Global

Key ministers stay in Egyptian cabinet reshuffle

By Marwa Awad and Patrick Werr

CAIRO (Reuters) - Egypt's new military rulers appointed a few ministers who opposed Hosni Mubarak on Tuesday, but exasperated the Muslim Brotherhood and other groups by keeping key portfolios chosen by the deposed leader unchanged.

The Islamist Brotherhood, Egypt's biggest political organisation, said the new cabinet showed Mubarak's "cronies" still controlled national politics and that a call for a million man march on Friday would show people's anger and frustration.

"This new cabinet is an illusion," senior Brotherhood member Essam el-Erian told Reuters. "It pretends it includes real opposition but in reality this new government puts Egypt under the tutelage of the West," he added.

"The main ministries of defence, justice, interior and foreign remain unchanged, signalling Egypt's politics remain in the hands of Mubarak and his cronies," Erian said.

Others involved in the movement that toppled Mubarak's 30-year rule with an 18-day uprising rejected the reshuffle put together by the military council, led by Field Marshal Mohamed Hussein Tantawi, who has been defence minister for two decades.
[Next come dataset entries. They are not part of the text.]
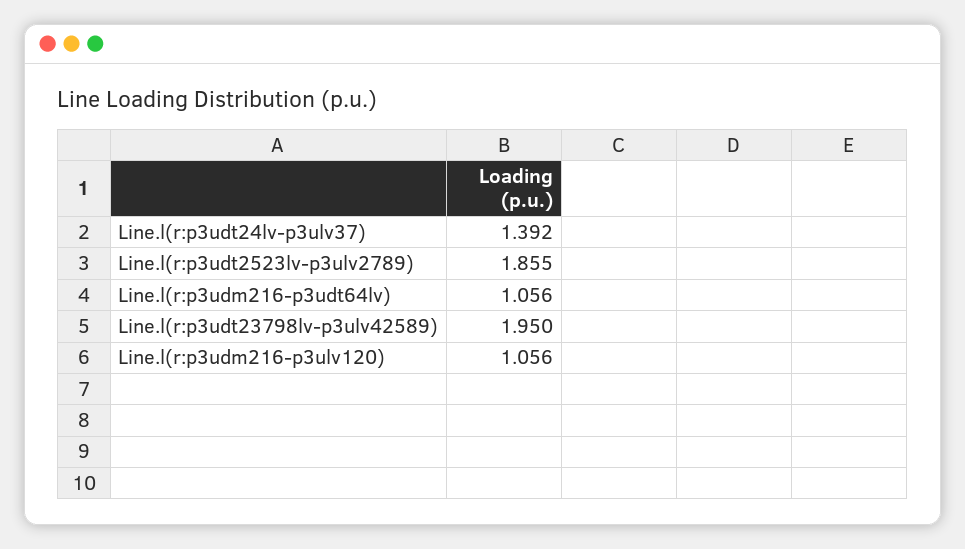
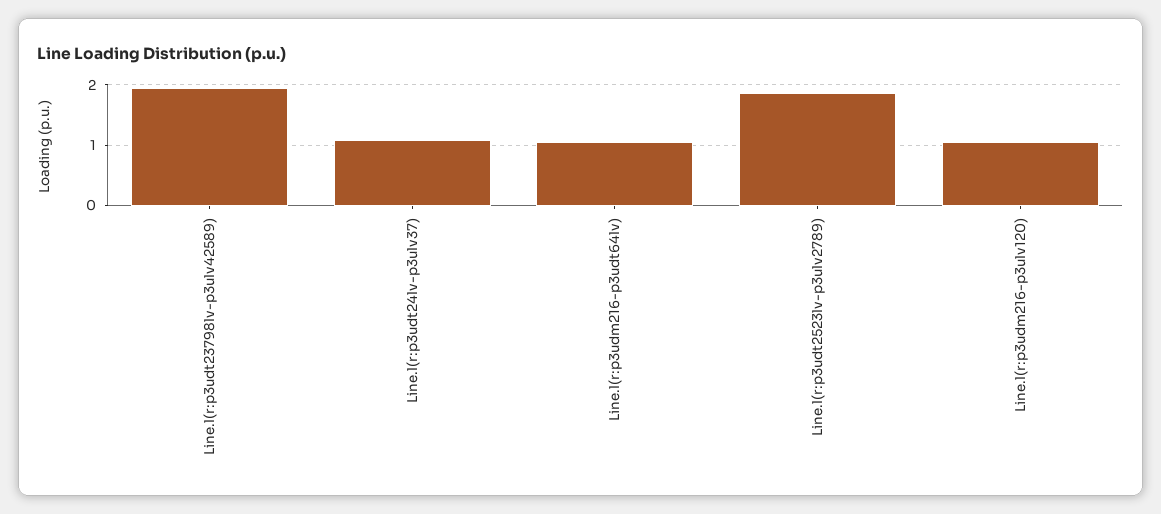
Line.l(r:p3udt24lv-p3ulv37): 1.392 -> 1.1

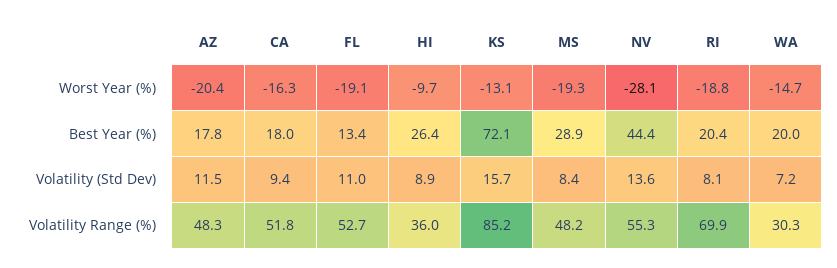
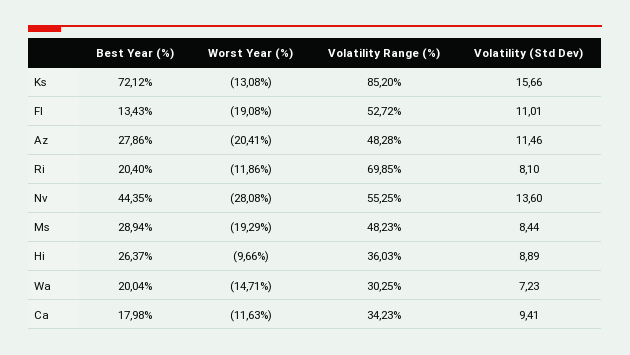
CA, Worst Year (%): -16.3 -> -11.63
RI, Worst Year (%): -18.8 -> -11.86
AZ, Best Year (%): 17.8 -> 27.86
CA, Volatility Range (%): 51.8 -> 34.23

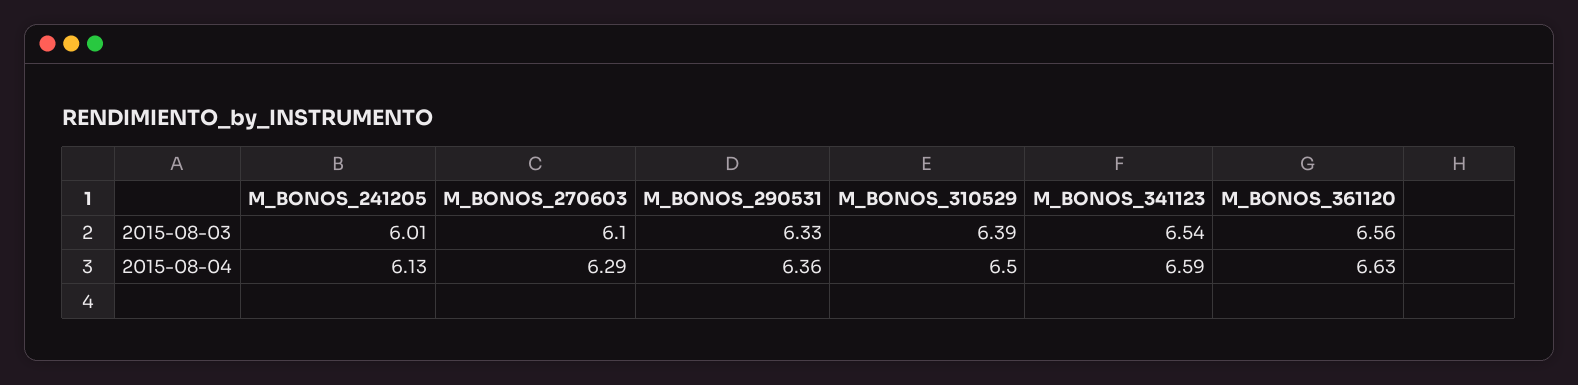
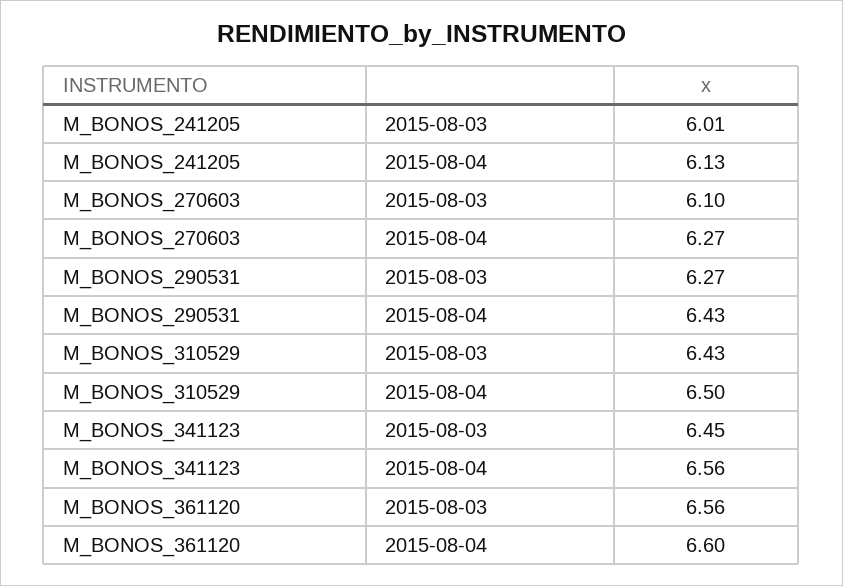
M_BONOS_290531, 2015-08-03: 6.33 -> 6.27
M_BONOS_310529, 2015-08-03: 6.39 -> 6.43
M_BONOS_341123, 2015-08-03: 6.54 -> 6.45
M_BONOS_270603, 2015-08-04: 6.29 -> 6.27
M_BONOS_290531, 2015-08-04: 6.36 -> 6.43
M_BONOS_341123, 2015-08-04: 6.59 -> 6.56
M_BONOS_361120, 2015-08-04: 6.63 -> 6.6

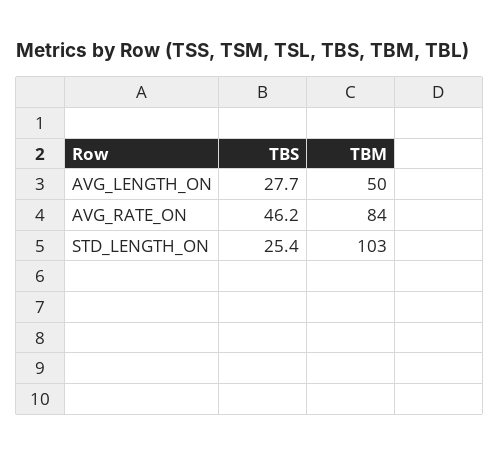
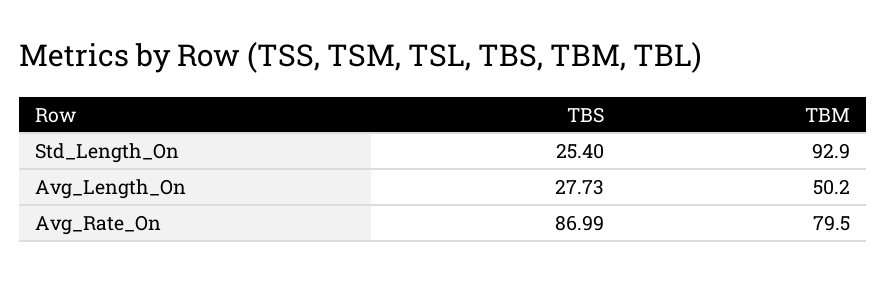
TBS, AVG_RATE_ON: 46.2 -> 86.99
TBM, AVG_RATE_ON: 84 -> 79.5
TBM, STD_LENGTH_ON: 103 -> 92.9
As the military struggled to organise a handover to power with free and fair elections in six months after the downfall of Mubarak, its neighbour Libya was engulfed by a fierce crackdown on a mounting revolt to the 41-year rule of Muammar Gadaffi.

About 500 Egyptians protested in the capital on Tuesday demanding that the military install a new government with fresh faces and lift the emergency law in the Arab world's most populous nation which Mubarak used to impose his iron rule.

"The public demands the downfall of the government," the protesters chanted at the revolution's landmark Tahrir Square, with banners calling for a government of technocrats.

"We warn of the dire consequences of defying the will of the workers," the Centre for Trade Unions and Workers Services (CTUWS) said. "The centre shows its deep surprise at the government's insistence in continuing the bad reputation of the former political regime," it said in a statement.

DIPLOMATIC INITIATIVE

The latest reshuffle brought into the cabinet several opposition figures including Yehia el-Gamal, deputy prime minister, the Wafd party's Mounir Abdel Nour as tourism minister and Tagammu party's Gowdat Abdel-Khaleq as minister of social solidarity and social justice.

Egypt's new oil minister, Mamoud Latif Amer, replaced Sameh Fahmy and was previously the CEO of state-owned EGAS Egyptian Natural Gas Holding Companies.

EU foreign policy chief Catherine Ashton was in Cairo to offer international aid to help the Supreme Council of the Armed Forces to get Egypt back to work and to secure a peaceful, orderly and swift transition of power.

"I am certainly looking at ways for us to offer support," Ashton told reporters, after visits by British Prime Minister David Cameron and U.S. officials, offering help to the rulers of this key American ally that has a peace treaty with Israel.

"Tomorrow in Brussels, officials will come from all over the world ... to again look at what we can do in support of Egypt," Ashton told journalists. "We're already discussing the capacity to give an extra billion euros in extra support," she said.

Millions turned out for Egypt's uprising, centred around Cairo's Tahrir Square, to protest about corruption, repression and poverty, whipping up a revolution that toppled Mubarak, a former air force commander who took over after Anwar Sadat was assassinated in 1981.

The military dissolved parliament, suspended the constitution and promised presidential and parliamentary elections in six months but reformists are urging wider reforms and the lifting of emergency law imposed after Sadat's killing.

The military, facing protests over wages and conditions that sprang out of the nation's new found post-Mubarak freedom, has effectively banned strikes and industrial action to get the nation back on its feet and to restart the damaged economy.

Egypt is planning a stimulus package to spur its economy after it was badly hurt by the political turmoil, Finance Minister Samir Radwan said on Tuesday.

He estimated that the political unrest that led to the ousting of Mubarak would cut growth in the financial year to end-June to 4.3 percent from the previous forecast of 6 percent.

"The goal of the stimulus package is to get the economy on its feet again," he told reporters.